El día 4 fue un día de despedida, me cambiaban de compañero, y aunque el que entró era un gran tipo no establecimos el lazo que establecí con Fernando.
Me hicieron alguna que otra prueba y pasaron muchas horas sin demasiado ajetreo.
Sin embargo, por primera vez a la noche me derrumbé, mientras tenía la vía cogida y me iba entrando la medicación rompí a llorar, abracé a mi padre y aunque no os lo creáis, creo que nunca me he sentido más protegido.

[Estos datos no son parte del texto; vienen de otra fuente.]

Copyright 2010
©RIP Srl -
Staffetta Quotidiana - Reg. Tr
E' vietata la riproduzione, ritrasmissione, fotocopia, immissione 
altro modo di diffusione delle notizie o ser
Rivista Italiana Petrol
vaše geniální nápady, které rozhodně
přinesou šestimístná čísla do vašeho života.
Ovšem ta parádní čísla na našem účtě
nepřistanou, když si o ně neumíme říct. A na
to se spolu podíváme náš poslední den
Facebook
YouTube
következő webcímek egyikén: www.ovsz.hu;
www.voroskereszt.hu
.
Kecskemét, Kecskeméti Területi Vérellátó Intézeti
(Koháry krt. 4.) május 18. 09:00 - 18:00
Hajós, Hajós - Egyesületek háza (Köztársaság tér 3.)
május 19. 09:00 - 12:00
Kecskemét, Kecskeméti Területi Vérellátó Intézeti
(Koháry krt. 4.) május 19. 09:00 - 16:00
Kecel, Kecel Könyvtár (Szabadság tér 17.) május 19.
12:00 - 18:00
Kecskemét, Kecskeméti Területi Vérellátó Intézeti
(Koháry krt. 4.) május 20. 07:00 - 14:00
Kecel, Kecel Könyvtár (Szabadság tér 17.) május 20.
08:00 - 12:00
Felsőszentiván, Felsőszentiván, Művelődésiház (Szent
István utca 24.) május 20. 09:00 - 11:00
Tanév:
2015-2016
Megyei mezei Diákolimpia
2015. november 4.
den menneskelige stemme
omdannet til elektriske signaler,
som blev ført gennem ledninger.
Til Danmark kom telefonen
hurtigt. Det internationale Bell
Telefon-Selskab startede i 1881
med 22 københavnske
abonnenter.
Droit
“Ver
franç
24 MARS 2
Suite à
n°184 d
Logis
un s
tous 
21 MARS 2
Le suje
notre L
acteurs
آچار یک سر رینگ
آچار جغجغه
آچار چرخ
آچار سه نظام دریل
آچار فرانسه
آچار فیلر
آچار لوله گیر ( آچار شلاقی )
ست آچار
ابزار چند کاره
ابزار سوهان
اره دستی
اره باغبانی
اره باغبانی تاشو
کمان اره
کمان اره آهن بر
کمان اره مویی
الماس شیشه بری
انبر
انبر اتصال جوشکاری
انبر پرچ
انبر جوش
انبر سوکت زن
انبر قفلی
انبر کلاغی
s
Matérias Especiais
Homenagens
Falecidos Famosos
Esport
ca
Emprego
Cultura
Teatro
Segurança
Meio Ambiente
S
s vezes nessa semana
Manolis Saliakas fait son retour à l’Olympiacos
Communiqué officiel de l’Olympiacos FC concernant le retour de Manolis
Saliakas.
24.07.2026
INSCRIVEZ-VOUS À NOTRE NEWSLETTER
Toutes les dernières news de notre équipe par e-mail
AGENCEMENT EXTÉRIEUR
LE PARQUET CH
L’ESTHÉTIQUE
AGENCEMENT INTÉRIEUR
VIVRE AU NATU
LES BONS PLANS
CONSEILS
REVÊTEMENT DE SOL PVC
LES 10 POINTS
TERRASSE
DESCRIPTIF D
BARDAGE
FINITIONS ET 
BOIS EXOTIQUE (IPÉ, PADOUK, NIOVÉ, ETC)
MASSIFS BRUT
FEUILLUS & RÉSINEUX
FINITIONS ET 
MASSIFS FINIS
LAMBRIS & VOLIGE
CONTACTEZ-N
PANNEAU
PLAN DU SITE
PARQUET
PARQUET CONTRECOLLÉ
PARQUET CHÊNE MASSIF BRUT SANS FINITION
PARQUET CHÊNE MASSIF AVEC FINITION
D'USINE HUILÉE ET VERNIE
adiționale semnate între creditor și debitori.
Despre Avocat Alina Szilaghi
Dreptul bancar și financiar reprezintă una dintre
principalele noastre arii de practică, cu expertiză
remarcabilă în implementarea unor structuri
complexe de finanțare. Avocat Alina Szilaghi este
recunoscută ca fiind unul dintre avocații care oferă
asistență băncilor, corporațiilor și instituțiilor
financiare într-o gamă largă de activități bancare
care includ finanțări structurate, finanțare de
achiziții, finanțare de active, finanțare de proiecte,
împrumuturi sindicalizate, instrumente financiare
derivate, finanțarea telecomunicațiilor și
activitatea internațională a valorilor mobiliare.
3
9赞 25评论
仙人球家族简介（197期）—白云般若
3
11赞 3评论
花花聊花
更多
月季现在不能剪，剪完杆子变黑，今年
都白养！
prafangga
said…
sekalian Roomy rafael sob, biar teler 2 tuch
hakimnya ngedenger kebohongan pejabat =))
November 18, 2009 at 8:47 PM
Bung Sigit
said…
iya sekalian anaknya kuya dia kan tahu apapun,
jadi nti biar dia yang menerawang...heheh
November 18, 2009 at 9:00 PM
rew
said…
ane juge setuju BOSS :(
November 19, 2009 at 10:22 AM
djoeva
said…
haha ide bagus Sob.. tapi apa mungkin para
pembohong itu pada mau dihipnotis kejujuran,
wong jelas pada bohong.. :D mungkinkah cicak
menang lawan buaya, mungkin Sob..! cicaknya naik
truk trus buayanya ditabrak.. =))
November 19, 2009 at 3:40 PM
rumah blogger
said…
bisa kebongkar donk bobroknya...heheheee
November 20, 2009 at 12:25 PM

Tenía miedo, mucho miedo, y tenía agobio guardado dentro que tenía que salir por algún lado. Ese lado fueron las lágrimas. Había otras dos personas en la sala de visitas en la que estaba yo y les pedí perdón.
Una de ellas era una señora mayor que hacía sudokus, y me dijo, «hijo, no te preocupes, yo soy la primera que ha llorado, he tenido dos ictus. Me salen tumores con frecuencia y tengo lupus. Tengo más de 80 enfermedades. Es normal venirse abajo de vez en cuando»
¿Cuando te dicen algo así que puedes responder? Yo trate de dejar de llorar, pero no de abrazar a mi padre. Me pusieron la segunda dosis de medicación intravenosa y estuve un rato hablando con la señora; poco después me fui a la habitación y me dormí; como siempre después de un beso de uno de esos héroes que no llevan capa. Los padres.
En mi caso ha habido 4 superhéroes. Mis hermanas, mi madre y mi padre. Han estado ahí día tras día, momento tras momento, llorera tras llorera, bajón tras bajón y subida tras subida. Así que familia, se que ya lo sabéis, pero sin vosotros; yo no soy nada.